> [Provided text]

Midlife (and Beyond!) Confidence
The Freedom No One Told Us About
There is something nobody tells women about getting older.
We're taught to fear it.
We're told to avoid it.
We're sold products, procedures, diets, filters, and endless promises designed to help us pretend it isn't happening.
But what if aging isn't something to fear?
What if getting older is actually where we finally become free?
In this week's episode of Coffee & Tea with CarrieVee, I opened up about something I've been reflecting on deeply lately: confidence in midlife and beyond.
And the truth is, confidence at 60 looks nothing like confidence at 20.
Thank goodness.
The Confidence We Were Taught to Build
For much of my life, my confidence was built on a very fragile foundation.
It depended on:
Validation
Approval
Appearance
Achievement
Being liked
Keeping the peace
Never upsetting anyone
If I'm being honest, it was exhausting.
Like so many women, I spent decades shape-shifting.
I adjusted my personality depending on who I was around.
I softened my opinions.
I swallowed my needs.
I tried to become acceptable.
I tried to become enough.
And I know now that many women spend years—sometimes decades—doing the exact same thing.
The Freedom That Comes With Midlife
Something shifts as we get older.

> [Written problem 1]
Answer these questions about the midlife confidence text, one line each:
(a) In which episode series did the writer discuss confidence in midlife and beyond?
(b) Confidence at 60 is contrasted with confidence at what age?
(c) For how long does the writer say she spent shape-shifting?
> [Written problem 2] Write the next part of the midlife confidence text, continuing from its last line.

> [Supplied data]
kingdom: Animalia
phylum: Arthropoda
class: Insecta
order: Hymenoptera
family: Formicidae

...

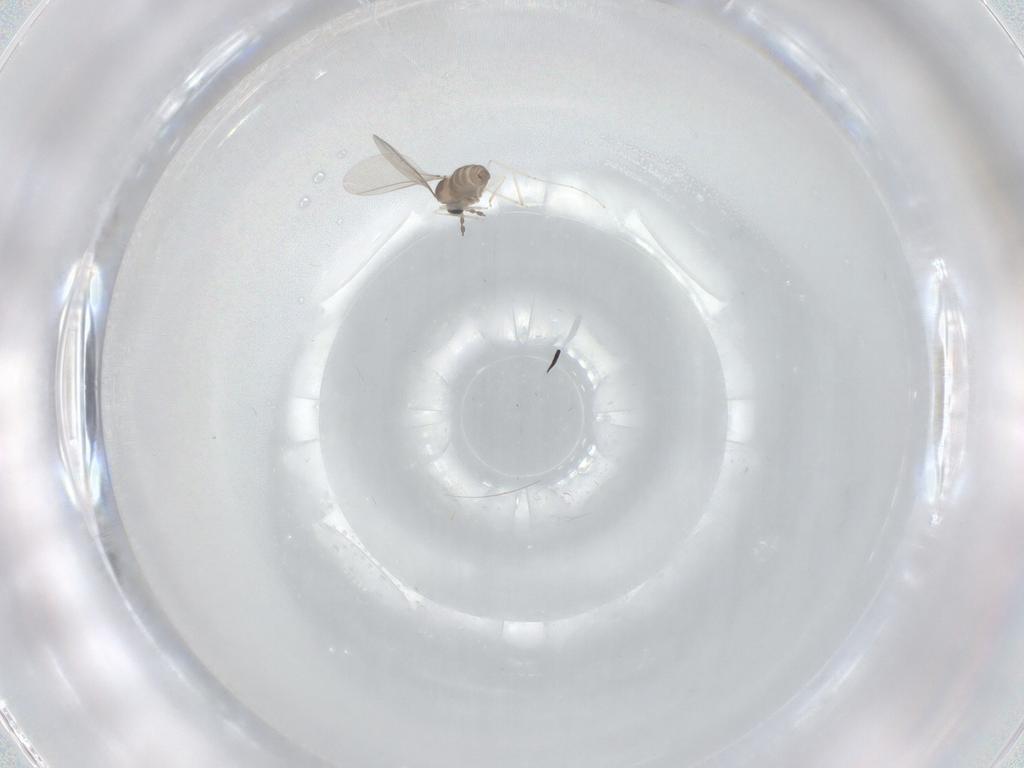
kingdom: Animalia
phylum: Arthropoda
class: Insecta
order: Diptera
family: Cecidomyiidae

> [Reply 1]
(a) Coffee & Tea with CarrieVee
(b) 20
(c) Decades

> [Reply 2]
For many women, that shift happens during the long journey through perimenopause, menopause, and post-menopause.
We don't ask for that journey.
We don't volunteer for it.
But we all carry a ticket to that experience.
And somewhere in the middle of all those physical, emotional, hormonal, and life transitions, something remarkable often happens:
We stop performing.
We stop trying so hard to be who everyone else wants us to be.
We begin to realize that we've spent far too much of our lives making ourselves smaller so that everyone around us could feel comfortable.
And suddenly, we don't want to do that anymore.
Confidence Begins to Feel Different
The confidence I have today doesn't feel anything like the confidence I thought I had when I was younger.
It isn't loud.
It isn't performative.
It doesn't require validation.
Instead, it sounds more like this:
"I know who I am."
That's it.
I don't need everyone to agree with me.
I don't need everyone to approve of me.
I don't need everyone to understand me.
I know who I am.
And that changes everything.
Grief Has a Way of Clarifying Things
There are certain experiences in life that permanently change your perspective.
For me, those experiences included losing my brother, my grandmother, my favorite aunt, my mother, and my father.
There is a particular kind of grief that comes with losing the people who shaped your world.
And grief has a way of stripping away the unnecessary.
It forces you to confront a truth we often avoid:
Life does not last forever.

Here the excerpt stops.